- _Task_: Could you copy out every line of the data where the word "Number" occurs?
#### Task inputs
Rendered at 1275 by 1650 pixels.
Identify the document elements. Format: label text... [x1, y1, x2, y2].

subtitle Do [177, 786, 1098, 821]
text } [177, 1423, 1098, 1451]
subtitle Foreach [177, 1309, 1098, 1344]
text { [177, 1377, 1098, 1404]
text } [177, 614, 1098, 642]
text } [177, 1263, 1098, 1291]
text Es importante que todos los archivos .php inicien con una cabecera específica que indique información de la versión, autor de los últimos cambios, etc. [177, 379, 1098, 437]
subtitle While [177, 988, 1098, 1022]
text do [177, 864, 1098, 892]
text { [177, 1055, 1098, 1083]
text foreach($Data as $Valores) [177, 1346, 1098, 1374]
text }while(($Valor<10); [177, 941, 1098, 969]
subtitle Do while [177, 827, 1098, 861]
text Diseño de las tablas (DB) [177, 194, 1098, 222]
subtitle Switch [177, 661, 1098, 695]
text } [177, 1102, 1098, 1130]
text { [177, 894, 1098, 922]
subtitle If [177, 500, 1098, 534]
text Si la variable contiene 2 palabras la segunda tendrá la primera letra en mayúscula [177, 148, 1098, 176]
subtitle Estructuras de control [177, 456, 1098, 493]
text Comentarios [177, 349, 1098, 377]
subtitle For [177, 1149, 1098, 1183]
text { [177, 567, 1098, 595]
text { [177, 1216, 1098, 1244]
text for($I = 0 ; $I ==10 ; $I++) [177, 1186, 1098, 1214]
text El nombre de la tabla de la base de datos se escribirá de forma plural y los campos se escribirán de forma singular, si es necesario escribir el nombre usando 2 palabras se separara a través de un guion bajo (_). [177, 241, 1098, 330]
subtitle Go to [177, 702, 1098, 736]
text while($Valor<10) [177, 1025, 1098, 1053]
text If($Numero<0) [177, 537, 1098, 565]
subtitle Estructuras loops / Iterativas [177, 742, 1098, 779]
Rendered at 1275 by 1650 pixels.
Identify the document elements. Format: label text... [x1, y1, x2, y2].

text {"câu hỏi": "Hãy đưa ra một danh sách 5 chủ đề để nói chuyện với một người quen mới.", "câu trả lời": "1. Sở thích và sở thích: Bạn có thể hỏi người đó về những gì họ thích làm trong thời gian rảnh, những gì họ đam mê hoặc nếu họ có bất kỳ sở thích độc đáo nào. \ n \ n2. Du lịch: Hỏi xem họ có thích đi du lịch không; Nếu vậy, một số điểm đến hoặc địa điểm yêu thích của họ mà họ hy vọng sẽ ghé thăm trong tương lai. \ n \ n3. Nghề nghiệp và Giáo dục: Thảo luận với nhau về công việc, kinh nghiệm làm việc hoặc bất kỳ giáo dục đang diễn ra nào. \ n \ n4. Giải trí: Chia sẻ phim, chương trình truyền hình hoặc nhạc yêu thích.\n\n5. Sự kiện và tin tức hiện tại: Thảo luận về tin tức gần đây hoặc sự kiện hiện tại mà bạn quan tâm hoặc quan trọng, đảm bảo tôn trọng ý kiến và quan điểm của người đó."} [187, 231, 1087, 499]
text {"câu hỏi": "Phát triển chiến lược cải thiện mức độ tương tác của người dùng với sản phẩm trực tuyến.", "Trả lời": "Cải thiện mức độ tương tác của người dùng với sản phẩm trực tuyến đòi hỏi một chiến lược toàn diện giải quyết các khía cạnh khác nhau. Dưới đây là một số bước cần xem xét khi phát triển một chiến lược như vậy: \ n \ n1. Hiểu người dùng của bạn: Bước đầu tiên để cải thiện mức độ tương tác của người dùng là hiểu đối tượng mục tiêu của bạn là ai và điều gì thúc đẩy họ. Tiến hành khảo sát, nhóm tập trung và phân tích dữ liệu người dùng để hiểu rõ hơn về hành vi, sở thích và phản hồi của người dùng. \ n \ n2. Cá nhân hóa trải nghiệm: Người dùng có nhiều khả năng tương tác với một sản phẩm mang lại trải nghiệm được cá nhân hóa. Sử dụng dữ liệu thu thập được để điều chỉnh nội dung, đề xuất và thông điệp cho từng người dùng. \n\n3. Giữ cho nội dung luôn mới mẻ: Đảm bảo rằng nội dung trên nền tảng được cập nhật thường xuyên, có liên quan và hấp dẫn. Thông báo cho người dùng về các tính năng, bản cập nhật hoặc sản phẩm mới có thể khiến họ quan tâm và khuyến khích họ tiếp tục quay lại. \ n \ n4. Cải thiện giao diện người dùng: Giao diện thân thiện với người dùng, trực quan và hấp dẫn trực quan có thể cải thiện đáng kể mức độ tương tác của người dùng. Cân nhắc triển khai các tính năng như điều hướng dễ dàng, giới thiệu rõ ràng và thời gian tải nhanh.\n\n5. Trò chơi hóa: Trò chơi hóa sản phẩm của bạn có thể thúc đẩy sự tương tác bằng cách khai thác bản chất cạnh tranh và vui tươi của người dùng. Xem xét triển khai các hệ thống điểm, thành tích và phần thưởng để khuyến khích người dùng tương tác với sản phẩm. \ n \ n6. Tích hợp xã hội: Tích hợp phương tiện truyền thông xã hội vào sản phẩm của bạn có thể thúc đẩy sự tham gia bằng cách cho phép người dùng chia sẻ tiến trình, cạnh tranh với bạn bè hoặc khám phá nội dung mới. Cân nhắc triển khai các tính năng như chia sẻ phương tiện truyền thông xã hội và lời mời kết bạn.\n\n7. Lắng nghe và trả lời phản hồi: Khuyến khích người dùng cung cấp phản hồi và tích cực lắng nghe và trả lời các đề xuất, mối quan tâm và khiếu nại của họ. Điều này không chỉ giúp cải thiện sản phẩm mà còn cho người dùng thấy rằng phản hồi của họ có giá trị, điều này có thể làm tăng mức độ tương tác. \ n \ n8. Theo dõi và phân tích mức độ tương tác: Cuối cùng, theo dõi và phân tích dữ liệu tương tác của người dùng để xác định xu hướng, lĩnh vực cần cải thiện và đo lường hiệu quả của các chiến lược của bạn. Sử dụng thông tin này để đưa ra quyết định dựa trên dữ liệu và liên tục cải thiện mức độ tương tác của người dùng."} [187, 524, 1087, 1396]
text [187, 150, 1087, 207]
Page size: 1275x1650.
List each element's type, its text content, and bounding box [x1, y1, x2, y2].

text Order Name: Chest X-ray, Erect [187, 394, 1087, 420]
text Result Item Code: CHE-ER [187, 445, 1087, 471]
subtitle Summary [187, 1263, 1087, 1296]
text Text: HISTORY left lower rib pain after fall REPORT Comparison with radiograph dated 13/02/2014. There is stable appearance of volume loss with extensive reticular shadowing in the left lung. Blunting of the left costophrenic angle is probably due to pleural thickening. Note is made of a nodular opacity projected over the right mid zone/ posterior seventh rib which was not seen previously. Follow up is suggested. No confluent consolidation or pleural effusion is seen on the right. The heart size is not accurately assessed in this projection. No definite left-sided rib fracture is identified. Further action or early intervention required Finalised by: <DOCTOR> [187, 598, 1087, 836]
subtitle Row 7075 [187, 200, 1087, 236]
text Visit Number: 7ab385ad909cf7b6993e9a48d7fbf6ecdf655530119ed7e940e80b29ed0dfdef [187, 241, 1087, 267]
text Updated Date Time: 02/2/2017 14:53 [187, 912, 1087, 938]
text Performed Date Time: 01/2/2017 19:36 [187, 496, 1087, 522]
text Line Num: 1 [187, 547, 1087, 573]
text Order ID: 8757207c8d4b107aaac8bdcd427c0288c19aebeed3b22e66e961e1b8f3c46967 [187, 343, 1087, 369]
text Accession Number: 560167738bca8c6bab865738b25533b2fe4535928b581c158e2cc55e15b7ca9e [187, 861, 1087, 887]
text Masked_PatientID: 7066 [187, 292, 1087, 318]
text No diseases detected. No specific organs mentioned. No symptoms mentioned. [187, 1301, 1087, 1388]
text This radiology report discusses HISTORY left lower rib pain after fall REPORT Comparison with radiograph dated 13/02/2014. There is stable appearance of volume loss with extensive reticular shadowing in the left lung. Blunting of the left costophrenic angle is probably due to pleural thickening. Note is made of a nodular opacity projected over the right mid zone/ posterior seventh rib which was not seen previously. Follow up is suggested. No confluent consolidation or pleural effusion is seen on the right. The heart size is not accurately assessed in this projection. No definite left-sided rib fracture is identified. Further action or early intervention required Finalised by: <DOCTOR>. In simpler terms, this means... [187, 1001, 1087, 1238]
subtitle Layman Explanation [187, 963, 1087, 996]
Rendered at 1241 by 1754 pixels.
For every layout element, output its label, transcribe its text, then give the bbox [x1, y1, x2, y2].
########
- _Solution below_:
text Visit Number: 7ab385ad909cf7b6993e9a48d7fbf6ecdf655530119ed7e940e80b29ed0dfdef [187, 241, 1087, 267]
text Accession Number: 560167738bca8c6bab865738b25533b2fe4535928b581c158e2cc55e15b7ca9e [187, 861, 1087, 887]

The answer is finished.